--- Exercise material Enclosed Below ---

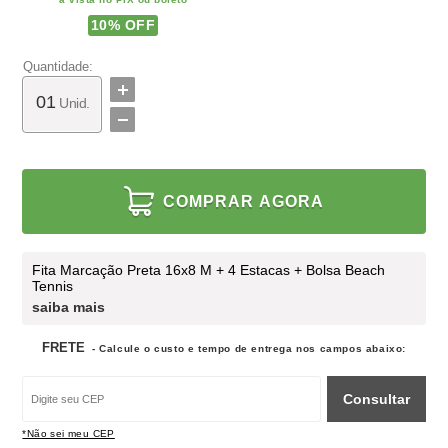
10
% OFF
Quantidade:
Unid.
COMPRAR AGORA
Fita Marcação Preta 16x8 M + 4 Estacas + Bolsa Beach
Tennis
saiba mais
FRETE
- Calcule o custo e tempo de entrega nos campos abaixo:
Consultar
*Não sei meu CEP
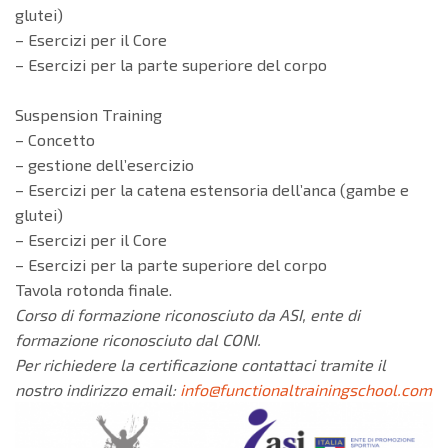
glutei)
– Esercizi per il Core
– Esercizi per la parte superiore del corpo
Suspension Training
– Concetto
– gestione dell’esercizio
– Esercizi per la catena estensoria dell’anca (gambe e
glutei)
– Esercizi per il Core
– Esercizi per la parte superiore del corpo
Tavola rotonda finale.
Corso di formazione riconosciuto da ASI, ente di
formazione riconosciuto dal CONI.
Per richiedere la certificazione contattaci tramite il
nostro indirizzo email:
info@functionaltrainingschool.com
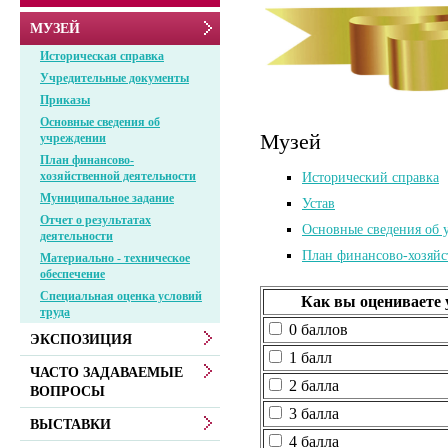
МУЗЕЙ
Историческая справка
Учредительные документы
Приказы
Основные сведения об
Музей
учреждении
План финансово-
хозяйственной деятельности
Исторический справка
Муниципальное задание
Устав
Отчет о результатах
Основные сведения об 
деятельности
План финансово-хозяйс
Материально - техническое
обеспечение
Специальная оценка условий
Как вы оцениваете 
труда
0 баллов
ЭКСПОЗИЦИЯ
1 балл
ЧАСТО ЗАДАВАЕМЫЕ
2 балла
ВОПРОСЫ
3 балла
ВЫСТАВКИ
4 балла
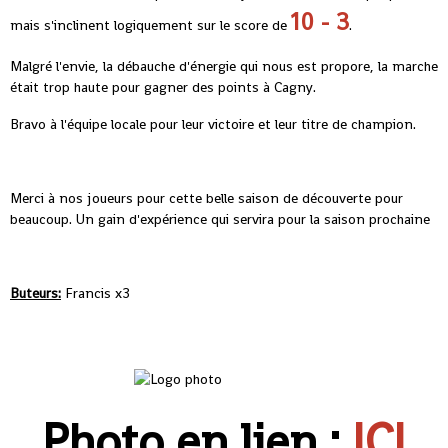
10 - 3
mais s'inclinent logiquement sur le score de
.
Malgré l'envie, la débauche d'énergie qui nous est propore, la marche
était trop haute pour gagner des points à Cagny.
Bravo à l'équipe locale pour leur victoire et leur titre de champion.
Merci à nos joueurs pour cette belle saison de découverte pour
beaucoup. Un gain d'expérience qui servira pour la saison prochaine
Buteurs:
Francis x3
Photo en lien :
ICI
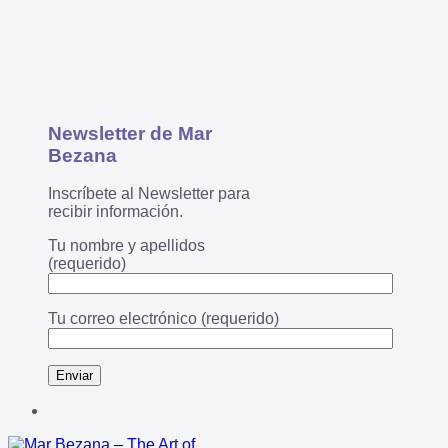
Newsletter de Mar
Bezana
Inscríbete al Newsletter para
recibir información.
Tu nombre y apellidos
(requerido)
Tu correo electrónico (requerido)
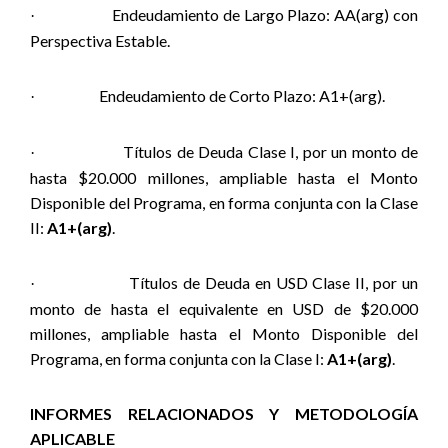
Endeudamiento de Largo Plazo: AA(arg) con
·
Perspectiva Estable.
Endeudamiento de Corto Plazo: A1+(arg).
·
Títulos de Deuda Clase I, por un monto de
·
hasta $20.000 millones, ampliable hasta el Monto
Disponible del Programa, en forma conjunta con la Clase
II:
A1+(arg)
.
Títulos de Deuda en USD Clase II, por un
·
monto de hasta el equivalente en USD de $20.000
millones, ampliable hasta el Monto Disponible del
Programa, en forma conjunta con la Clase I:
A1+(arg)
.
INFORMES RELACIONADOS Y METODOLOGÍA
APLICABLE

--- End of Enclosed Exercise material ---

■ Exercise
Please turn the lines above into a Markdown table with two columns, Row and Line, numbering each row and skipping any blank lines. Leave the pictures out of the table.

■ Output below
| Row | Line |
|---|---|
| 1 | 10 |
| 2 | % OFF |
| 3 | Quantidade: |
| 4 | Unid. |
| 5 | COMPRAR AGORA |
| 6 | Fita Marcação Preta 16x8 M + 4 Estacas + Bolsa Beach |
| 7 | Tennis |
| 8 | saiba mais |
| 9 | FRETE |
| 10 | - Calcule o custo e tempo de entrega nos campos abaixo: |
| 11 | Consultar |
| 12 | *Não sei meu CEP |
| 13 | glutei) |
| 14 | – Esercizi per il Core |
| 15 | – Esercizi per la parte superiore del corpo |
| 16 | Suspension Training |
| 17 | – Concetto |
| 18 | – gestione dell’esercizio |
| 19 | – Esercizi per la catena estensoria dell’anca (gambe e |
| 20 | glutei) |
| 21 | – Esercizi per il Core |
| 22 | – Esercizi per la parte superiore del corpo |
| 23 | Tavola rotonda finale. |
| 24 | Corso di formazione riconosciuto da ASI, ente di |
| 25 | formazione riconosciuto dal CONI. |
| 26 | Per richiedere la certificazione contattaci tramite il |
| 27 | nostro indirizzo email: |
| 28 | info@functionaltrainingschool.com |
| 29 | МУЗЕЙ |
| 30 | Историческая справка |
| 31 | Учредительные документы |
| 32 | Приказы |
| 33 | Основные сведения об |
| 34 | Музей |
| 35 | учреждении |
| 36 | План финансово- |
| 37 | хозяйственной деятельности |
| 38 | Исторический справка |
| 39 | Муниципальное задание |
| 40 | Устав |
| 41 | Отчет о результатах |
| 42 | Основные сведения об  |
| 43 | деятельности |
| 44 | План финансово-хозяйс |
| 45 | Материально - техническое |
| 46 | обеспечение |
| 47 | Специальная оценка условий |
| 48 | Как вы оцениваете  |
| 49 | труда |
| 50 | 0 баллов |
| 51 | ЭКСПОЗИЦИЯ |
| 52 | 1 балл |
| 53 | ЧАСТО ЗАДАВАЕМЫЕ |
| 54 | 2 балла |
| 55 | ВОПРОСЫ |
| 56 | 3 балла |
| 57 | ВЫСТАВКИ |
| 58 | 4 балла |
| 59 | 10 - 3 |
| 60 | mais s'inclinent logiquement sur le score de |
| 61 | . |
| 62 | Malgré l'envie, la débauche d'énergie qui nous est propore, la marche |
| 63 | était trop haute pour gagner des points à Cagny. |
| 64 | Bravo à l'équipe locale pour leur victoire et leur titre de champion. |
| 65 | Merci à nos joueurs pour cette belle saison de découverte pour |
| 66 | beaucoup. Un gain d'expérience qui servira pour la saison prochaine |
| 67 | Buteurs: |
| 68 | Francis x3 |
| 69 | Photo en lien : |
| 70 | ICI |
| 71 | Newsletter de Mar |
| 72 | Bezana |
| 73 | Inscríbete al Newsletter para |
| 74 | recibir información. |
| 75 | Tu nombre y apellidos |
| 76 | (requerido) |
| 77 | Tu correo electrónico (requerido) |
| 78 | Endeudamiento de Largo Plazo: AA(arg) con |
| 79 | · |
| 80 | Perspectiva Estable. |
| 81 | Endeudamiento de Corto Plazo: A1+(arg). |
| 82 | · |
| 83 | Títulos de Deuda Clase I, por un monto de |
| 84 | · |
| 85 | hasta $20.000 millones, ampliable hasta el Monto |
| 86 | Disponible del Programa, en forma conjunta con la Clase |
| 87 | II: |
| 88 | A1+(arg) |
| 89 | . |
| 90 | Títulos de Deuda en USD Clase II, por un |
| 91 | · |
| 92 | monto de hasta el equivalente en USD de $20.000 |
| 93 | millones, ampliable hasta el Monto Disponible del |
| 94 | Programa, en forma conjunta con la Clase I: |
| 95 | A1+(arg) |
| 96 | . |
| 97 | INFORMES RELACIONADOS Y METODOLOGÍA |
| 98 | APLICABLE |